A couple of weeks ago, ABD ran a story about Clubhou.se and startups. Eric Parker, president and CEO of Make Startups stated that only 17% of entrepreneurs were able to get funding, while Congressman Rick Allen bemoaned the bureaucracy that inhibits startups.
A new paper published by the Federal Reserve Bank of Atlanta sheds further light on business startups. They use applications for Employer Identification Numbers (EINs) as a measure of entrepreneurial idea generation. They then track how many of these ideas and EIN applications turn into employer businesses within eight quarters, or startups. Most business ideas do not come to fruition or are nonemployee businesses.
There is a huge variation in startups per capita by state and by county. The authors set out to determine the characteristics of locations that generate large numbers of startups per capita.
At the county level, a higher share of individuals with at least a bachelor’s degree and a higher share of foreign-born residents is positively associated with startups. Counties with a higher share of African Americans have higher applications but lower startups. The authors do not suggest why this is. A higher share of Asians and Hispanics is also associated with lower startups.
Counties with higher per capita income and employment to population ratio also see higher startups. Counties with a higher debt-to-income ratio have lower startup activity.

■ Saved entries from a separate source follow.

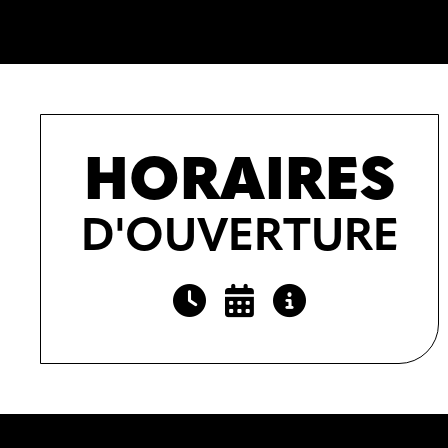
HORAIRES
D'OUVERTURE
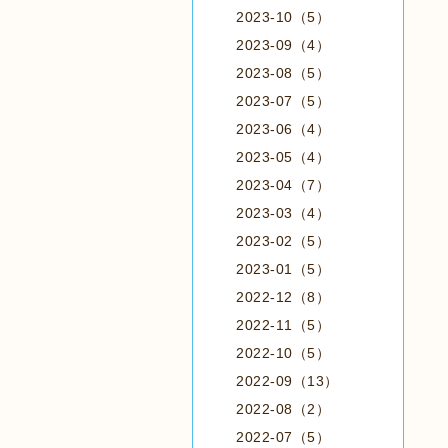
2023-10（5）
2023-09（4）
2023-08（5）
2023-07（5）
2023-06（4）
2023-05（4）
2023-04（7）
2023-03（4）
2023-02（5）
2023-01（5）
2022-12（8）
2022-11（5）
2022-10（5）
2022-09（13）
2022-08（2）
2022-07（5）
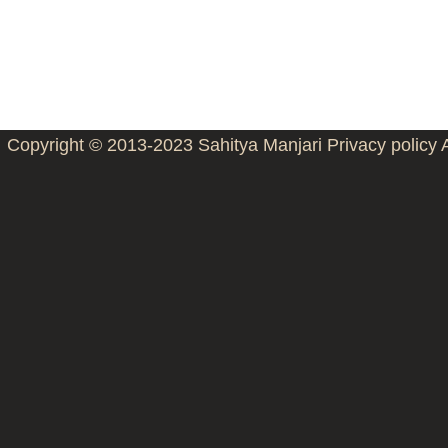
Copyright © 2013-2023
Sahitya Manjari
Privacy policy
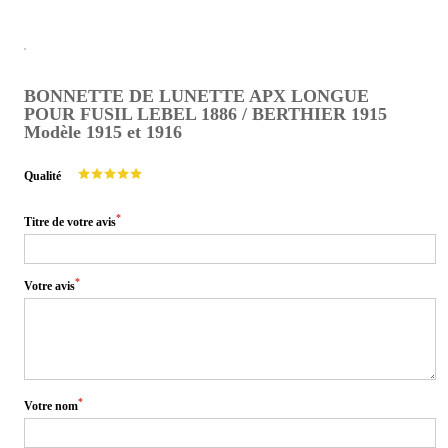
BONNETTE DE LUNETTE APX LONGUE
POUR FUSIL LEBEL 1886 / BERTHIER 1915
Modèle 1915 et 1916
Qualité
*
Titre de votre avis
*
Votre avis
*
Votre nom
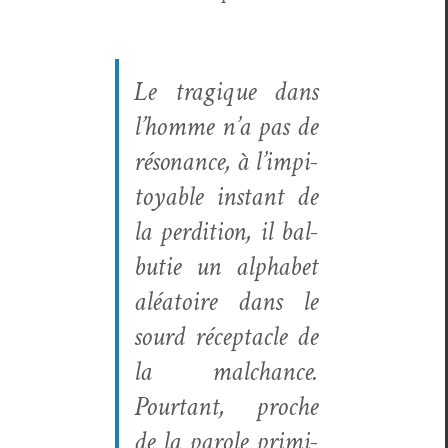
Le trag­ique dans
l’homme n’a pas de
réso­nance, à l’impi­
toy­able instant de
la perdi­tion, il bal­
bu­tie un alpha­bet
aléa­toire dans le
sourd récep­ta­cle de
la malchance.
Pour­tant, proche
de la parole prim­i­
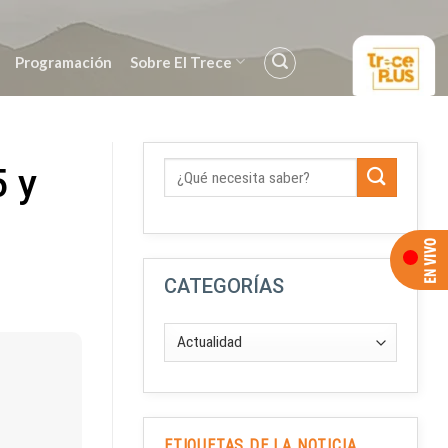
Programación
Sobre El Trece
5 y
CATEGORÍAS
ETIQUETAS DE LA NOTICIA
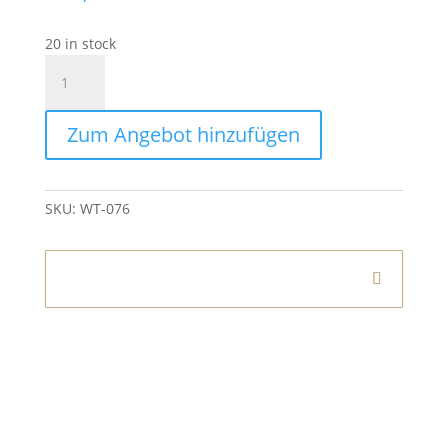
20 in stock
Laterne
Schwarz
Metall
Zum Angebot hinzufügen
quantity
SKU:
WT-076
Informationen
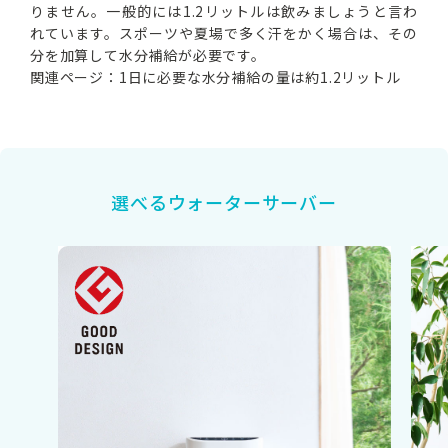
りません。一般的には1.2リットルは飲みましょうと言わ
れています。スポーツや夏場で多く汗をかく場合は、その
分を加算して水分補給が必要です。
関連ページ：
1日に必要な水分補給の量は約1.2リットル
選べるウォーターサーバー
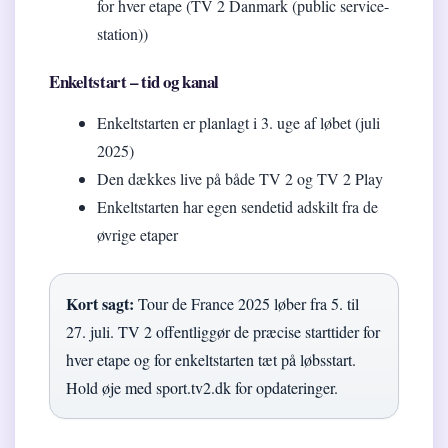
for hver etape (TV 2 Danmark (public service-
station))
Enkeltstart – tid og kanal
Enkeltstarten er planlagt i 3. uge af løbet (juli
2025)
Den dækkes live på både TV 2 og TV 2 Play
Enkeltstarten har egen sendetid adskilt fra de
øvrige etaper
Kort sagt:
Tour de France 2025 løber fra 5. til
27. juli. TV 2 offentliggør de præcise starttider for
hver etape og for enkeltstarten tæt på løbsstart.
Hold øje med sport.tv2.dk for opdateringer.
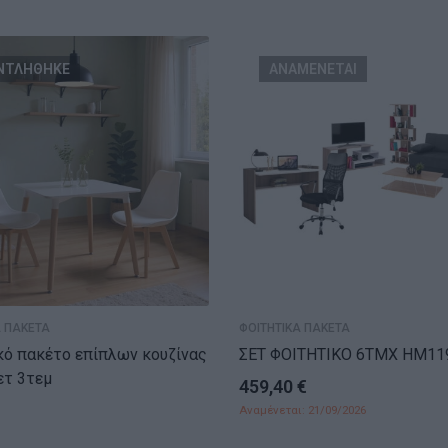
ΝΤΛΗΘΗΚΕ
ΑΝΑΜΕΝΕΤΑΙ
Α ΠΑΚΕΤΑ
ΦΟΙΤΗΤΙΚΑ ΠΑΚΕΤΑ
κό πακέτο επίπλων κουζίνας
ΣΕΤ ΦΟΙΤΗΤΙΚΟ 6ΤΜΧ HM11
vor σετ 3τεμ
459,40
€
Αναμένεται: 21/09/2026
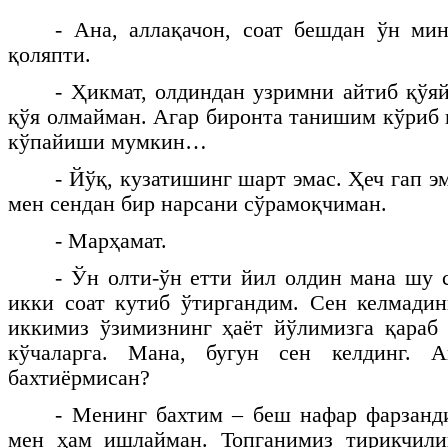
- Ана, аллақачон, соат бешдан ўн ми
қоляпти.
- Ҳикмат, олдиндан узримни айтиб қўяй
қўя олмайман. Агар биронта танишим кўриб қ
кўпайиши мумкин…
- Йўқ, кузатишинг шарт эмас. Ҳеч гап 
мен сендан бир нарсани сўрамоқчиман.
- Марҳамат.
- Ўн олти-ўн етти йил олдин мана шу с
икки соат кутиб ўтиргандим. Сен келмади
иккимиз ўзимизнинг ҳаёт йўлимизга қараб
кўчаларга. Мана, бугун сен келдинг. А
бахтиёрмисан?
- Менинг бахтим – беш нафар фарзанд
мен ҳам ишлайман. Топганимиз тирикчили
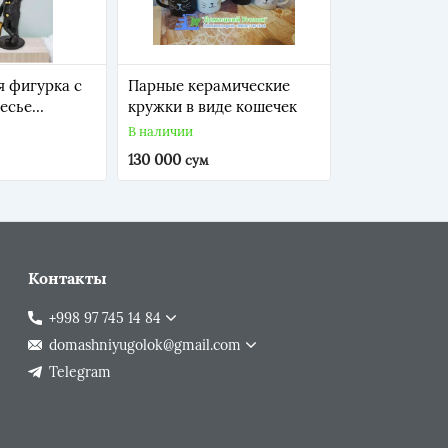
я фигурка с
Парные керамические
есье
кружки в виде кошечек
В наличии
130 000
сум
Контакты
+998 97 745 14 84
domashniyugolok@gmail.com
Telegram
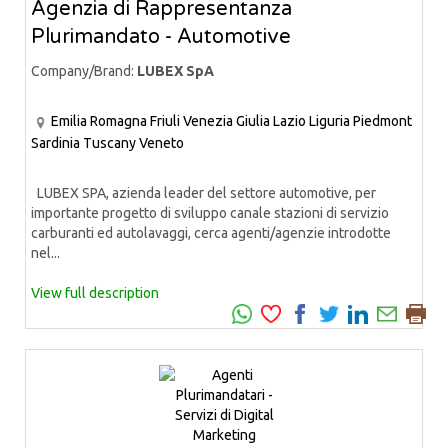
Agenzia di Rappresentanza
Plurimandato - Automotive
Company/Brand:
LUBEX SpA
Emilia Romagna
Friuli Venezia Giulia
Lazio
Liguria
Piedmont
Sardinia
Tuscany
Veneto
LUBEX SPA, azienda leader del settore automotive, per
importante progetto di sviluppo canale stazioni di servizio
carburanti ed autolavaggi, cerca agenti/agenzie introdotte
nel...
View full description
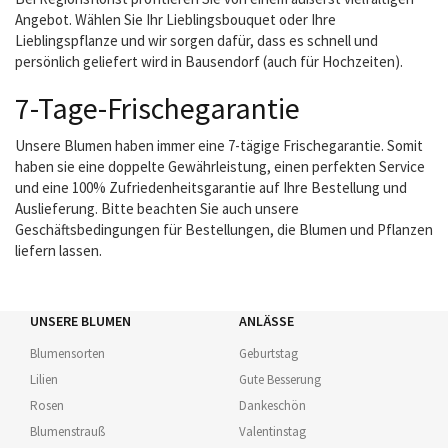
Angebot. Wählen Sie Ihr Lieblingsbouquet oder Ihre
Lieblingspflanze und wir sorgen dafür, dass es schnell und
persönlich geliefert wird in Bausendorf (auch für Hochzeiten).
7-Tage-Frischegarantie
Unsere Blumen haben immer eine 7-tägige Frischegarantie. Somit
haben sie eine doppelte Gewährleistung, einen perfekten Service
und eine 100% Zufriedenheitsgarantie auf Ihre Bestellung und
Auslieferung. Bitte beachten Sie auch unsere
Geschäftsbedingungen für Bestellungen, die Blumen und Pflanzen
liefern lassen.
UNSERE BLUMEN
ANLÄSSE
Blumensorten
Geburtstag
Lilien
Gute Besserung
Rosen
Dankeschön
Blumenstrauß
Valentinstag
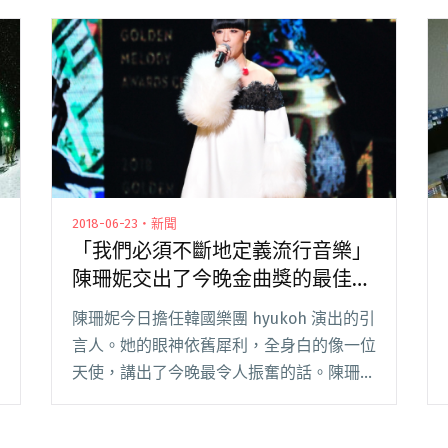
2018-06-23・新聞
「我們必須不斷地定義流行音樂」
陳珊妮交出了今晚金曲獎的最佳引
言
陳珊妮今日擔任韓國樂團 hyukoh 演出的引
言人。她的眼神依舊犀利，全身白的像一位
天使，講出了今晚最令人振奮的話。陳珊妮
說疑惑我們在網路時代，是甚麼時候開始忘
記改變：「我做獨立音樂也做主流唱片，很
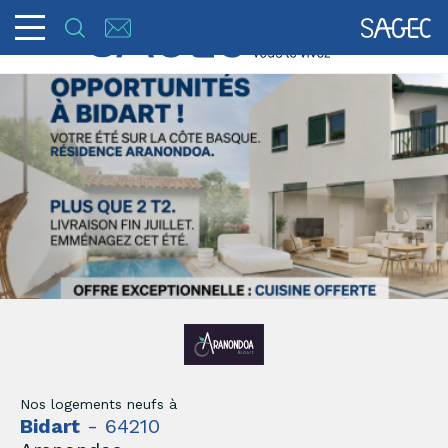
Nos logements neufs à
Bidart
- 64210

To examine the role of funding, the authors calculate the ratio of loans less than $1 million to employment at firms with less than 500 employees. This measure of funding is positively associated with startups supporting Parker’s statement. Startups are also more likely in counties with more concentrated employment.
Overall, economic conditions contribute most to startups, followed by demographics and then, financial and business conditions.